Samui Wining & Dining
Master Class

Learning the secrets of Indian cuisine at Noori India Cooking Class

 

2Indian cuisine is justifiably recognised as one of the world’s favourite foods. And wherever Indians have travelled to, either for work or to immigrate, their restaurants quickly gather a loyal following. In the UK alone, there’re around 10,000, with countless more around the globe.

And that includes Samui, which boasts a number of Indian restaurants. However, one in particular stands out for many people and that’s Noori India in Chaweng. It was the first one to open its doors to expectant travellers and along with the main restaurant in the centre of Chaweng there’s another Noori on the southern end of the Beach Road. DD Pandey is the General Manager, and he and his brother Peter conceived and developed the business which also includes an extensive outside catering operation. And now DD has just opened Noori India Cooking Class in Chaweng aimed at teaching visitors and residents how to create authentic northern Indian cuisine from scratch.

It’s a concept that he’s been thinking about for some time. “Many of my customers over the years have asked if I could teach them some of their favourite Indian dishes. And some of the chefs from the best resorts and restaurants have also requested I put together a special course for professional chefs. To do it successfully I really needed separate premises away from the restaurant and that’s what we’ve now secured.”

His focus is on the amateur cook and his teaching kitchen is kitted out with equipment that most people will have at home. The only exception being the addition of a tandoor (oven) which is an integral part of some northern Indian dishes. And it will be fun for students to prepare and cook their own fresh breads.

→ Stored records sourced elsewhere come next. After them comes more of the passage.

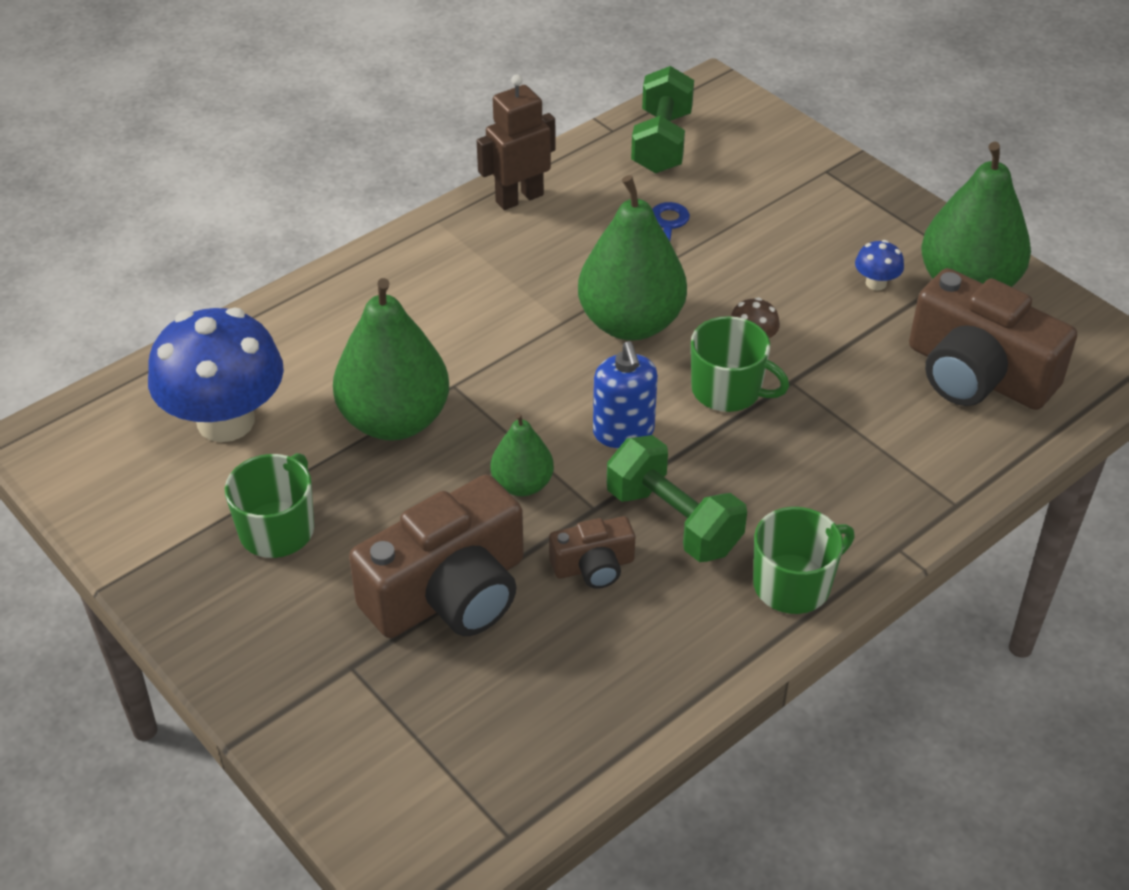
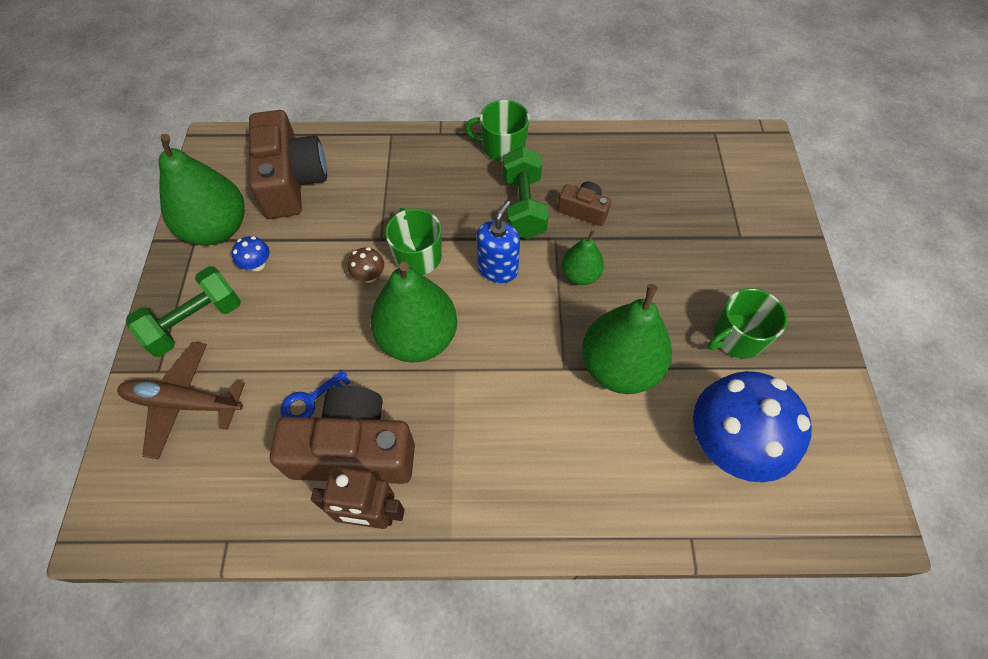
camera: 140 degrees left, 15 degrees up
brown camera [349,475,524,638] -> brown camera moved to [270,386,415,484]
green dumbbell [631,66,694,173] -> green dumbbell moved to [126,266,241,357]
none -> brown plane [117,342,245,459]

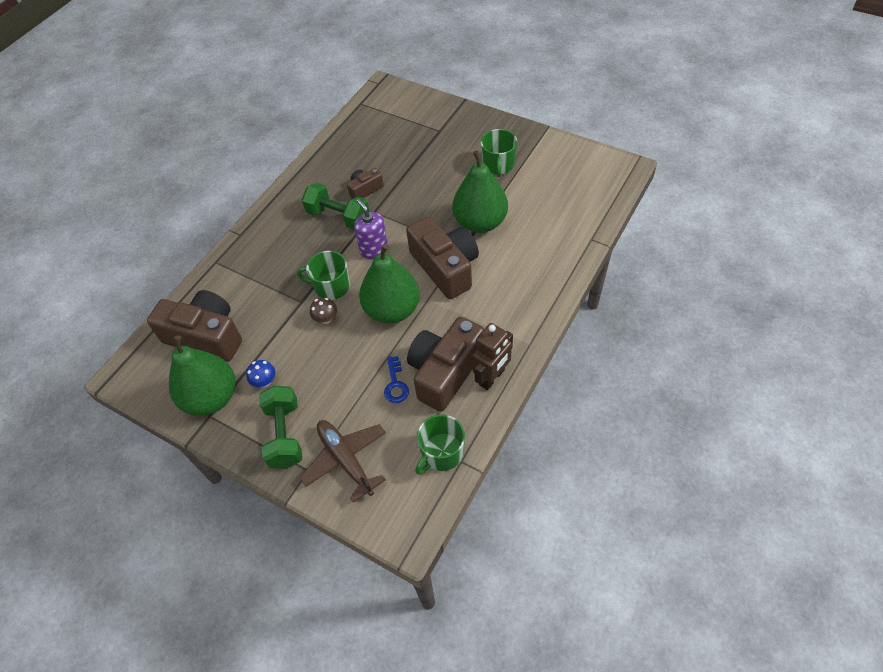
camera: 55 degrees left, 5 degrees down
brown plane [117,342,245,459] -> brown plane turned 105 degrees clockwise [299,420,386,503]
green mug [465,100,530,162] -> green mug moved to [415,414,465,475]
blue soap dispenser [477,201,520,283] -> purple soap dispenser [354,199,388,259]
green pear [561,230,604,285] -> none
blue mushroom [693,371,812,482] -> none
none -> brown camera [406,216,479,299]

DD has more than 20 years’ experience in the hospitality industry. He’s managed 5-star hotels, travelled extensively around India researching his home country’s rich culinary traditions and lectured on the subject at university. During that time he’s collected thousands of recipes and his only regret is that he can’t put them all on his menu. “It would be like a telephone directory and take days to read. In the restaurant we have about 150 dishes on offer at any one time and that’s plenty. For the cooking classes I’ve compiled a series of menus that include old favourites and some dishes that are exquisite but may not be familiar to everyone. If anyone does have specific recipes they want to learn then we can incorporate them. And I’ve also put together vegetarian, vegan and Halal menus for the classes should they be of particular interest to anyone.”

Typically, a vegetarian-based menu in the cooking class will include instruction on how to make: aloo tikka, green mango mint chutney, dal tadka, vegetable masala and chapattis. The first dish is deep-fried mashed potato with cottage cheese and Indian spices. And the chutney has locally grown mangoes with the addition of mint leaves, herbs and green chilies. Dal tadka is boiled yellow lentils cooked with garlic, onion and tomato and fried with cumin. Masala is a classic sauce to go with the mixed vegetables and chapattis as I’m sure you know are a soft Indian bread cooked on a flat pan from whole wheat. For carnivores, the choices are almost limitless and include chicken pakoras and chicken masala.

When Indian food is suggested for a night out some people will think ‘spicy’, but this is a misconception. Spices are an integral part of Indian food but this does not mean that the dishes are always hot. DD and his chefs will use cooling spices as well as hot ones and as importantly use the spices for their colour and healthy properties. There’re many medicinal uses for Indian herbs, spices, fruits and vegetables. And these have been known and used in India for generations. Noori import more than 50 different herbs and spices directly from India each month and they all add something more than just flavour.

Booking a place is very simple, just give DD a call pop in and see him at the restaurant in the centre of Chaweng. It’s on Chaweng Beach Road, 100 metres up from McDonald’s and Starbucks. A class costs just 1,800 baht per person and as well as a half-day master-class you’ll also get complimentary mango lassi and Indian masala chai on arrival, a certificate, recipes, a monogrammed apron to take home with you and a 10% discount voucher for either of the Noori India restaurants. And, of course, you get to enjoy all the food you’ve cooked as well.

You’ll do and see lots of amazing things on your trip to Samui but spending time with DD in the kitchen learning about authentic Indian cuisine will definitely be a highlight. And the skills and knowledge you acquire will last longer than many of your memories of your time on Samui.